Set down every line of the data below word for word, leaving out the pictures.

Records from a data source:
◆ ◆ ◆ ◆
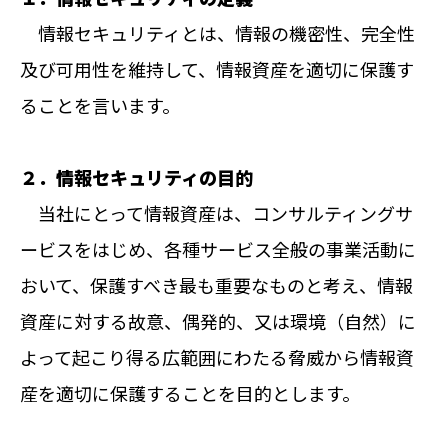
情報セキュリティとは、情報の機密性、完全性
及び可用性を維持して、情報資産を適切に保護す
ることを言います。
２．情報セキュリティの目的
当社にとって情報資産は、コンサルティングサ
ービスをはじめ、各種サービス全般の事業活動に
おいて、保護すべき最も重要なものと考え、情報
資産に対する故意、偶発的、又は環境（自然）に
よって起こり得る広範囲にわたる脅威から情報資
産を適切に保護することを目的とします。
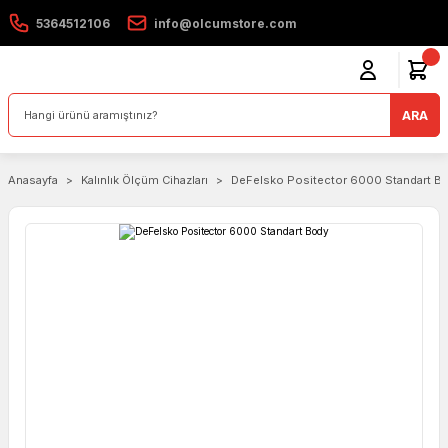
5364512106
info@olcumstore.com
ARA
Anasayfa
Kalınlık Ölçüm Cihazları
DeFelsko Positector 6000 Standart B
◆ ◆ ◆ ◆
Answer section
情報セキュリティとは、情報の機密性、完全性
及び可用性を維持して、情報資産を適切に保護す
ることを言います。
２．情報セキュリティの目的
当社にとって情報資産は、コンサルティングサ
ービスをはじめ、各種サービス全般の事業活動に
おいて、保護すべき最も重要なものと考え、情報
資産に対する故意、偶発的、又は環境（自然）に
よって起こり得る広範囲にわたる脅威から情報資
産を適切に保護することを目的とします。
5364512106
info@olcumstore.com
ARA
Anasayfa
Kalınlık Ölçüm Cihazları
DeFelsko Positector 6000 Standart B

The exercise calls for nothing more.